Mr. Karp said it was too early in the process to discuss whether there would be staff reductions or streamlining of editorial and marketing departments, or if Simon & Schuster’s print distribution networks and warehouses would be absorbed into its parent company.
In a letter to Penguin Random House staff, Markus Dohle, the company’s chief executive and a member of the Bertelsmann executive board, emphasized that Simon & Schuster would retain its editorial identity.
“As we have demonstrated, we can successfully unite company cultures and prestigious publishing teams while preserving each imprint’s identity and independence,” he wrote. “Simon & Schuster aligns completely with the creative and entrepreneurial culture that we nurture by providing editorial autonomy to our publishers.”
ViacomCBS received more than half a dozen inquiries from interested buyers, including financial firms and the French media giant Vivendi, which holds a minority stake in Hachette through the publisher Lagardère. The top three contenders were Bertelsmann, Rupert Murdoch’s News Corp, which owns HarperCollins, and Vivendi. News that Bertelsmann was close to a deal was reported earlier by The Financial Times.
The merger will be reviewed by President-elect Biden’s team, according to Erik Gordon, professor at the Ross School of Business at the University of Michigan. The incoming administration, he said, “will be tougher than the prior administration’s team and more sympathetic to the plight of authors who will have less ability to negotiate deals or even get published.”
He added that regulators could seek what are known as “structural remedies” where Penguin Random House would have to sell off other divisions or imprints as a condition of the merger. The company would have to spin off or sell a large enough chunk to create “viable competitors,” he said.
A spokesman for Bertelsmann said Penguin Random House had lost market share in recent years and cited Amazon as a competitive threat to the overall book market. The combination of Penguin Random House and Simon & Schuster would be “below 20 percent,” the company said, citing data from the Association of American Publishers, an industry trade group.
The sale could also have a ripple effect throughout the literary ecosystem. The biggest houses are better equipped to negotiate favorable terms with major retailers like Amazon, Barnes & Noble and the big box stores, and are also able to develop direct-to-consumer marketing and sales networks so that they are not as dependent on retailers.
For literary agents and authors, the wave of consolidations has meant fewer potential buyers for books from authors without a proven track record.
“There are projects that would have sold for $150,000 years ago that might not sell at all now to the big five, whereas the book that would have sold for $500,000 might go for a million,” said the literary agent David Kuhn. “They would rather go in bigger for the thing that they have the most consensus on.”
Some industry analysts say the sale will accelerate a long-running trend that has taken hold over the last decade, as publishers have grown more dependent on blockbuster titles and backlist sales, resulting in fewer opportunities for new writers and midlist authors.

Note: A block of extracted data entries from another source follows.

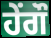
ਹੇਂਗੌ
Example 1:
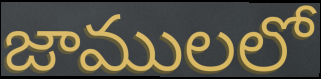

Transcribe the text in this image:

జాములలో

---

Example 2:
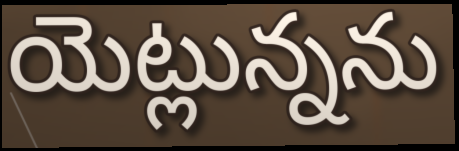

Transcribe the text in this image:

యెట్లున్నను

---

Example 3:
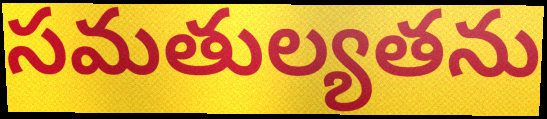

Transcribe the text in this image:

సమతుల్యతను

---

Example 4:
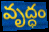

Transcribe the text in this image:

వృద్ధం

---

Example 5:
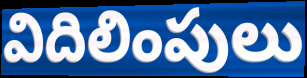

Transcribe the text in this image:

విదిలింపులు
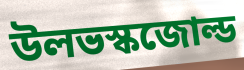
উলভস্কজোল্ড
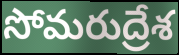
సోమరుద్రేశ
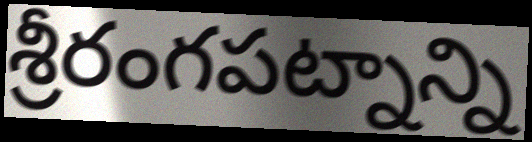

“For certain books, there will be only four possible customers, down from five,” said Mike Shatzkin, founder and chief executive of the Idea Logical Company. “It’s another sign of how the trade publishing ecosystem has weakened.”
With its pending acquisition of Simon & Schuster, Penguin Random House will dwarf other major publishers, giving it an estimated market share of some 30 percent of the U.S. book market. The company has developed sophisticated online marketing networks and is the only major publisher in the United States whose warehouses ship books seven days a week.
“It certainly extends their dominance,” Mr. Shatzkin said. “It’s going to be a strengthening elixir.”